I worked on the campaign against Prop. 8 in California in 2008.  Went in to headquarters in San Francisco and made dozens of phone calls urging people to vote against it, because it would remove the rights of LGBT people to marry, a right which had recently been granted by the California Supreme Court.  After all those efforts, we went down to defeat.  Prop. 8 passed by 52%.  A majority of Californians who voted on that issue believed the lies put out by the Mormon and Catholic Churches (others too, obviously, but they were the biggies) that taking away this right would somehow make stronger families.  It was a painful defeat.  

What came out of this crushing disappointment was the recognition of how money talks in this country, but is under no obligation to tell the truth.  People had skipped right over well reasoned arguments and tons of evidence that gay marriage would only strengthen the institution of marriage, and certainly do it no harm.  What they responded to instead was the old line that gays were a danger to children and God would be mad at them if they chose to "spit in His face." They voted their fears. 

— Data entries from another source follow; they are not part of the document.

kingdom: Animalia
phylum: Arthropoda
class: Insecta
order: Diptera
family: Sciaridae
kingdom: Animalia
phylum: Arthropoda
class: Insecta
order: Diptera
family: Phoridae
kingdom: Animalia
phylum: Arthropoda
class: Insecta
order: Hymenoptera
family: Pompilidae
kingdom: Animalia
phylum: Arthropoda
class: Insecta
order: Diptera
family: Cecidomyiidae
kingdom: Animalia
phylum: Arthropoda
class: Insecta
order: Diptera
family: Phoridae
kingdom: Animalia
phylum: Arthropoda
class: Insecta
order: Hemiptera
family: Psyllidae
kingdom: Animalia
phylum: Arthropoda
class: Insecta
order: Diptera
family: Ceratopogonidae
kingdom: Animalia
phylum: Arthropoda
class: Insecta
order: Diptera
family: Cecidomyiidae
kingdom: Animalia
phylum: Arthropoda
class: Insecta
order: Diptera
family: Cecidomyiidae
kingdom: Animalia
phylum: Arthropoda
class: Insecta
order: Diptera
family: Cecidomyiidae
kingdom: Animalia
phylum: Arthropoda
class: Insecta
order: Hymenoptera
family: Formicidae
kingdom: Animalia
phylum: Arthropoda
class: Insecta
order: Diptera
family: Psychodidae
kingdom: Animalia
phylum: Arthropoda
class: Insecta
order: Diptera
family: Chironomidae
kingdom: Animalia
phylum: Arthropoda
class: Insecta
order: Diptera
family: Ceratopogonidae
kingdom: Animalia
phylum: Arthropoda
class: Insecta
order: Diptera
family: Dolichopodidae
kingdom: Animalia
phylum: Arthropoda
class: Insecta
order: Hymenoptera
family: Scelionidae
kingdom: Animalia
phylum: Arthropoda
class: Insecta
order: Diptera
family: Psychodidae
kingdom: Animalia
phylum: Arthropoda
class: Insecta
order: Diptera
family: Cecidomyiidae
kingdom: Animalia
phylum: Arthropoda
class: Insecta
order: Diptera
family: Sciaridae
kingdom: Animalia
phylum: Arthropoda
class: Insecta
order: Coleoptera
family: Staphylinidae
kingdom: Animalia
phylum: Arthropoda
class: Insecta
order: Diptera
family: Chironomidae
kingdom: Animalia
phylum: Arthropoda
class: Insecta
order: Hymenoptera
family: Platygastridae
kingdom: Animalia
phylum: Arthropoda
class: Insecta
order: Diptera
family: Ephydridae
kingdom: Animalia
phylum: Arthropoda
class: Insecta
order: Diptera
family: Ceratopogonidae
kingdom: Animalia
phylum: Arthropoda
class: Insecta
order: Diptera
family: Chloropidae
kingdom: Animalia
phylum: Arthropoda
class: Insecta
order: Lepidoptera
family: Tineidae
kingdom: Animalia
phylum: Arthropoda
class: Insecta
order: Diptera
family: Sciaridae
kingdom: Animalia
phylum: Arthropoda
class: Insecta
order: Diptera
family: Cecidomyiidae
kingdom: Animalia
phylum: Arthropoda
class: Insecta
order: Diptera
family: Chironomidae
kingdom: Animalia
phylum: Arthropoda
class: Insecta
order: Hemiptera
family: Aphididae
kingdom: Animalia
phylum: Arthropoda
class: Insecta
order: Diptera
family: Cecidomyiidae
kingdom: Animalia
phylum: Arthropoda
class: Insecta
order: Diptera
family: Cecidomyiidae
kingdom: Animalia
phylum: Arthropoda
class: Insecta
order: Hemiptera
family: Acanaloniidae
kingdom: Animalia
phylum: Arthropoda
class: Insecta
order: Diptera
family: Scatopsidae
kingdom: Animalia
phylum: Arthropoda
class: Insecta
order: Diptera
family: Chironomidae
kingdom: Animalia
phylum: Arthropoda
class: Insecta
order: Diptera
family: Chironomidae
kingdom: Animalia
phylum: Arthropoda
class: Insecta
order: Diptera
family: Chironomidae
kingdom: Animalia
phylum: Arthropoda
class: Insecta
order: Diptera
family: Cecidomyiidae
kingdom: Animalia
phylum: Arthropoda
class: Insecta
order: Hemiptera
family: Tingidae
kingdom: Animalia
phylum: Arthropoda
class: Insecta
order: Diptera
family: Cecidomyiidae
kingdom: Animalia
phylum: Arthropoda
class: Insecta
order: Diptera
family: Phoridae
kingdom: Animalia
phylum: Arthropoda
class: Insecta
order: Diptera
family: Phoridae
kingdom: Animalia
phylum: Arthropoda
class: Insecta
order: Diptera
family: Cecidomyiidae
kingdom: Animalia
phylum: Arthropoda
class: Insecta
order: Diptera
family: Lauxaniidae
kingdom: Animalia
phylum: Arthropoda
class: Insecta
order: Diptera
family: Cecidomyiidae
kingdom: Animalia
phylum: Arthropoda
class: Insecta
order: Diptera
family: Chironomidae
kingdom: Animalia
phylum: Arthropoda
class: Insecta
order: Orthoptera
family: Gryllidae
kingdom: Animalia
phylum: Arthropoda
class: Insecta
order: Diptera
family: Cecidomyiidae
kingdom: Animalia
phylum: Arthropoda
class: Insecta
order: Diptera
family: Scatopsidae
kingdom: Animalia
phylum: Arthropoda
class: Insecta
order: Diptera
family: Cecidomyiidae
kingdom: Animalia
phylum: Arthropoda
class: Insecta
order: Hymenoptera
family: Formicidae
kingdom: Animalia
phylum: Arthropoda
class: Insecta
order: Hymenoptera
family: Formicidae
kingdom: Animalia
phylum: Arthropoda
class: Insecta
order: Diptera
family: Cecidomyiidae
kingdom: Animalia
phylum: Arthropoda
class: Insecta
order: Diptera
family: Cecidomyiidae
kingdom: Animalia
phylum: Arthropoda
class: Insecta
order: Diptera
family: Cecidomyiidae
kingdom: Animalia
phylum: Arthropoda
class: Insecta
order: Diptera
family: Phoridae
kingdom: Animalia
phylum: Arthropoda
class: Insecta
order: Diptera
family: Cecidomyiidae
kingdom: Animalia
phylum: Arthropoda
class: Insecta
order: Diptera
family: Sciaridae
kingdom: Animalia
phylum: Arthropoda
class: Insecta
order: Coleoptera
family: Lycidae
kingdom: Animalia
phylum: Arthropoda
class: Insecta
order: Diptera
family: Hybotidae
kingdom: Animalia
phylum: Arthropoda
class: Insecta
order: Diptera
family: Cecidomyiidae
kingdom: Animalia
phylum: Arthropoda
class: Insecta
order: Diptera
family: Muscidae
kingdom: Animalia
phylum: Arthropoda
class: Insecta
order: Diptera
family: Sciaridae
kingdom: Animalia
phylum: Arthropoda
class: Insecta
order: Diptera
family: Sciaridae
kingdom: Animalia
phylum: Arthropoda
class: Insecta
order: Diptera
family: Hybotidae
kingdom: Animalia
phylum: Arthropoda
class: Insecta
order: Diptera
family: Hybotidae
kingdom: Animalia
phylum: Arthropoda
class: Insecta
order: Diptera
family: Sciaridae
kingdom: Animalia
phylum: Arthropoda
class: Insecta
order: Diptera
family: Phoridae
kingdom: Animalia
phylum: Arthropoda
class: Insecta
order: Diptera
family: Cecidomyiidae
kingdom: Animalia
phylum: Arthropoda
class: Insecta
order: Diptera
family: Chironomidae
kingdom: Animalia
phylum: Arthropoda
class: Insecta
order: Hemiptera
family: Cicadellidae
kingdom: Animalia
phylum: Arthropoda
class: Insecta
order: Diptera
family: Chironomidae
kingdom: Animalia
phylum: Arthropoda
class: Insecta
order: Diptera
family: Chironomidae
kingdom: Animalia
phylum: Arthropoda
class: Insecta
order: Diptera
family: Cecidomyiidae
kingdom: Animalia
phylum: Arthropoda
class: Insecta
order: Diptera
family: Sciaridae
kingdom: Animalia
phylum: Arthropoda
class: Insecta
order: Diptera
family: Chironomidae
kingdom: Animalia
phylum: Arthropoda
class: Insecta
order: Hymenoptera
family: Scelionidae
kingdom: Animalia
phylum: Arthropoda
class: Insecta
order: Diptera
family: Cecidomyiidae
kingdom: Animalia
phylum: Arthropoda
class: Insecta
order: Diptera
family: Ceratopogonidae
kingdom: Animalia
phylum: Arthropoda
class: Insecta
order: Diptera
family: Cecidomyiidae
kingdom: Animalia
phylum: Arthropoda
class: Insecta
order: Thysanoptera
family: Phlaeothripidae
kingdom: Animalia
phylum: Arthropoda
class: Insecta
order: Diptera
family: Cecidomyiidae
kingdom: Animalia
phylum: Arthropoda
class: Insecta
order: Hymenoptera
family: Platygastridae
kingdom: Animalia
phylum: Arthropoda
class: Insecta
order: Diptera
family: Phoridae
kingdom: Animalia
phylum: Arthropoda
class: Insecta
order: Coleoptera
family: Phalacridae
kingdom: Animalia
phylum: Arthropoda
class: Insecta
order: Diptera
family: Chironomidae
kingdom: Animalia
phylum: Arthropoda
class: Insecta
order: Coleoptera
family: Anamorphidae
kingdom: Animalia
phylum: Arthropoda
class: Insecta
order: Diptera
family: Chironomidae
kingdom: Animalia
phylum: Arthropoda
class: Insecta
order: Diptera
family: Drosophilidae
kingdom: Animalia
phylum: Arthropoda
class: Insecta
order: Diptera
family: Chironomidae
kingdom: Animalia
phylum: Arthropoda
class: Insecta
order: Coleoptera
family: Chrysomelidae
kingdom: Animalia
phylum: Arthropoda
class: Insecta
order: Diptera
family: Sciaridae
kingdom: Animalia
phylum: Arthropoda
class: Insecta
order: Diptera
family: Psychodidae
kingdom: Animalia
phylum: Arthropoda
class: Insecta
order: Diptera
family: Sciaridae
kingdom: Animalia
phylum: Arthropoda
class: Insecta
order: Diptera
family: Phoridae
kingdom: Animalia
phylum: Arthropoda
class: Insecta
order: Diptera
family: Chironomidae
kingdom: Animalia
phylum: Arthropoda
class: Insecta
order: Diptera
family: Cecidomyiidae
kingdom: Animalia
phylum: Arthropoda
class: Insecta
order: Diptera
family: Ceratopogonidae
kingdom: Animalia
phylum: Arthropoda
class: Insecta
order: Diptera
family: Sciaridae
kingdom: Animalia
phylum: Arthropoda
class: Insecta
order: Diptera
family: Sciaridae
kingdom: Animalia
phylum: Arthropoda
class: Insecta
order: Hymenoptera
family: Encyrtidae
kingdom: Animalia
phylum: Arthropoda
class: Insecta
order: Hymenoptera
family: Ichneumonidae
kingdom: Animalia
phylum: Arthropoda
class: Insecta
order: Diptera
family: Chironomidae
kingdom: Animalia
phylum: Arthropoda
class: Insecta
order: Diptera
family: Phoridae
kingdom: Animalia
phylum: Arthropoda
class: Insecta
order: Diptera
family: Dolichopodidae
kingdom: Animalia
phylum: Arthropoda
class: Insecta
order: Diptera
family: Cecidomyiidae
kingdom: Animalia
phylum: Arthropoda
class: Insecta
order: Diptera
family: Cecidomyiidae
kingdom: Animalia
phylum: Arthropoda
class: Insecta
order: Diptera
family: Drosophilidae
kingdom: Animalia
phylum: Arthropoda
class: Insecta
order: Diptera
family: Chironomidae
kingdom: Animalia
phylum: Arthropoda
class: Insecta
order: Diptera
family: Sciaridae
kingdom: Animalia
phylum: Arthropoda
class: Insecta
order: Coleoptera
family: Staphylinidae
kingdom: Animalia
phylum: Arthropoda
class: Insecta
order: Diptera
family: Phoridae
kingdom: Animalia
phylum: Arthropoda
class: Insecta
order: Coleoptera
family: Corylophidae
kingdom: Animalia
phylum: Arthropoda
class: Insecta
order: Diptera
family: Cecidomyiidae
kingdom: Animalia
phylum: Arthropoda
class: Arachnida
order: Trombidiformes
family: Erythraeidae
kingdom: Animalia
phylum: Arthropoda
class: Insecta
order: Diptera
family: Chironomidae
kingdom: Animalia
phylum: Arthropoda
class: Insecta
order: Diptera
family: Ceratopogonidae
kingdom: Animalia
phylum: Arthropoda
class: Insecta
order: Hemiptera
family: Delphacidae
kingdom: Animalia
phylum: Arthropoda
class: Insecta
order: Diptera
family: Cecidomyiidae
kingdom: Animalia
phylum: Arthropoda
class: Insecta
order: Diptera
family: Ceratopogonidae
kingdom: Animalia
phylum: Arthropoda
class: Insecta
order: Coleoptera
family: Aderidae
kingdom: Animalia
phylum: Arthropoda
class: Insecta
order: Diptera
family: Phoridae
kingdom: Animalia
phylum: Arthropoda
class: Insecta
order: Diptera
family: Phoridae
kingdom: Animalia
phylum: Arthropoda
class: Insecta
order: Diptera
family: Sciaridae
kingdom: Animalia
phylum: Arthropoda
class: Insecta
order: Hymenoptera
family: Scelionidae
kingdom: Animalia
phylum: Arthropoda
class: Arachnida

Following the defeat, gay rights advocates began a campaign of getting out less heady reasoning and more "plain folk" information about gays and lesbians as ordinary people, people who simply wanted to form families and be recognized by their neighbors and their government.  In time we began telling each other that reason, at long last, had prevailed.  Only I don't think it was reason that prevailed.  It was that people who had previously claimed not to know any gay people got up close and personal with gay people and came to understand what was pouring out of the churches was a lie based on a prejudice.

Somebody has to figure a way to address the emotional side of this anti-gun campaign out there.  A message or series of messages that would make it clear that nobody’s coming for your guns.  Only for the guns that kill children.  Assault weapons.  Guns in the hands of people known to be a threat.  Insane people.  Irresponsible people.

Less careful reasoning.  More instant messaging, maybe.  More images like the ones on this page, maybe.

Something to counter the scare tactics that work so well in this country.